A question that puzzles me as I am coming into my independence; Am I seeing things as they really are, or do I see things as I wish them to be?
Looking at human history, it's almost unsettling to see how much we have evolved. Thousands of years ago the key to survival would have primarily been about obtaining food, finding shelter and reproducing. Today the key to our survival is drastically more complex than that. In the modern world competing against 9 billion others makes survival less about the basic needs and finds its true place in gaining wealth, a high social status and fulfilling pleasures.
Fashion, in its form of expression, is a way of active communication. As a designer breaking through to the world is one of the many drivers behind why I create. I believe that our advances in evolution have taken us further away from obtaining the true essence of an honest life and through my thesis I have attempted to raise this awareness of the psychological chase to succeed; a paradox of survival. But how can I communicate something so intangible and transform it into something a body can wear and then call it fashion?
Through my first trials on paper I placed shapes and silhouettes of space over the human body assuming that people have conformed over time in response to their changing surroundings. Going deeper into my research, I have realized that it is not the environment or life around us responsible, it is the perceptions of ourselves where this radical change takes action. Understanding human perception was a start but ultimately, didn’t feel deep enough to realize. In the research that followed I found myself searching for a deeper beginning.
White is symbolism for purity. It is the color of a butterfly's cocoon- a safe haven suspended on a silk thread in a world of danger. It is a space around a soul, inside a growing and changing insect as colorful as one can imagine- something that needs protection. This idea of purity and innocence motivated me to search for fabrics and materials that gave the impression of a safe haven as a reminder of the purity all beings are born with.
Following, I began looking at behavioral patterns in people who climb their way up to the top. What drives them? For example, a man who chases the American Dream, is chasing an enigma. He wears a tailored suit, works in finance and owns promising stocks and dozens of beautiful cars. He, like many others, has tragically overestimated how long his investments will keep him satisfied. He has grown into the pattern of buying more and more until a lifetime later he realizes that all of his possessions did not make up for the debt accumulated. The American man introduced construction and tailoring into my collection as a reminder that money and greed is a vicious and impenetrable cycle of chronic dissatisfaction.

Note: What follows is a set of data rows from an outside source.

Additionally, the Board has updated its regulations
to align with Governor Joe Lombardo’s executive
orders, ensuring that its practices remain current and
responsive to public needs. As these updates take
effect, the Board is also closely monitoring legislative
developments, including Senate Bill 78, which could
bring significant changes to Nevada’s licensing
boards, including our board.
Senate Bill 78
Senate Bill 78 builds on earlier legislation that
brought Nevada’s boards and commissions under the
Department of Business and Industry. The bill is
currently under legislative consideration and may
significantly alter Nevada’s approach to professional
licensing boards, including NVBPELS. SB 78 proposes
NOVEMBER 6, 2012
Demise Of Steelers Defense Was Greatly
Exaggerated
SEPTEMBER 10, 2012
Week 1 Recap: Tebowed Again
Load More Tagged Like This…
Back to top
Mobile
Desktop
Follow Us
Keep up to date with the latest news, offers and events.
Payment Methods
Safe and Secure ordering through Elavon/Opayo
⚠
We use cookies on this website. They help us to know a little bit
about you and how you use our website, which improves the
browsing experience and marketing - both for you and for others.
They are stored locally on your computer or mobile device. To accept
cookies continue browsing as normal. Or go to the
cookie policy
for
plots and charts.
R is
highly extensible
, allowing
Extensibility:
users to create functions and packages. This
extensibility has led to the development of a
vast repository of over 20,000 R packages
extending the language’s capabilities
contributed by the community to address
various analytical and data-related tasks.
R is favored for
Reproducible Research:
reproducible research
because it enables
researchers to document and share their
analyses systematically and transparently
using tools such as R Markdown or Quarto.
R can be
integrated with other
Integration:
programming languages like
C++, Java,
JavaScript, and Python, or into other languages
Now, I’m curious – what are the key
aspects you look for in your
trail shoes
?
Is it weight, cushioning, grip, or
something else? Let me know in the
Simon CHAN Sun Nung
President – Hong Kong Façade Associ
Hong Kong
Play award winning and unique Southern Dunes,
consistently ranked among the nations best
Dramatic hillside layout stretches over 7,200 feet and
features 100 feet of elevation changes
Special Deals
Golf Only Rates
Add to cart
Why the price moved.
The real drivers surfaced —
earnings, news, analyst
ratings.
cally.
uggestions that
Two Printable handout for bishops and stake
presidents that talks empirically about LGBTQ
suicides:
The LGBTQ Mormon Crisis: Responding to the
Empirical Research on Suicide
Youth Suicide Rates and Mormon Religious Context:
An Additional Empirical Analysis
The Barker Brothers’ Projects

But a good designer communicates through the heart- through personal experiences. I ended my collection reflecting on my own upbringing in Los Angeles, California. There I grew up to accept that being a woman meant being beautiful and I would have to invest a great fortune in staying young, perfect and worthy. I would be a woman who chases her youth, goes under the knife 3 times a year, maintains an attractive and sexual presence on social media and believes that my worth is only what I invest in my physical appearance and the perception that others have of me. This kind of woman is the antithesis of less is more and can only see things as she wishes to see them. My upbringing as a young girl introduced knitted and stretched nylon into the collection as a reminder that at some point even beautiful things will tear if they've been stretched to exhaustion.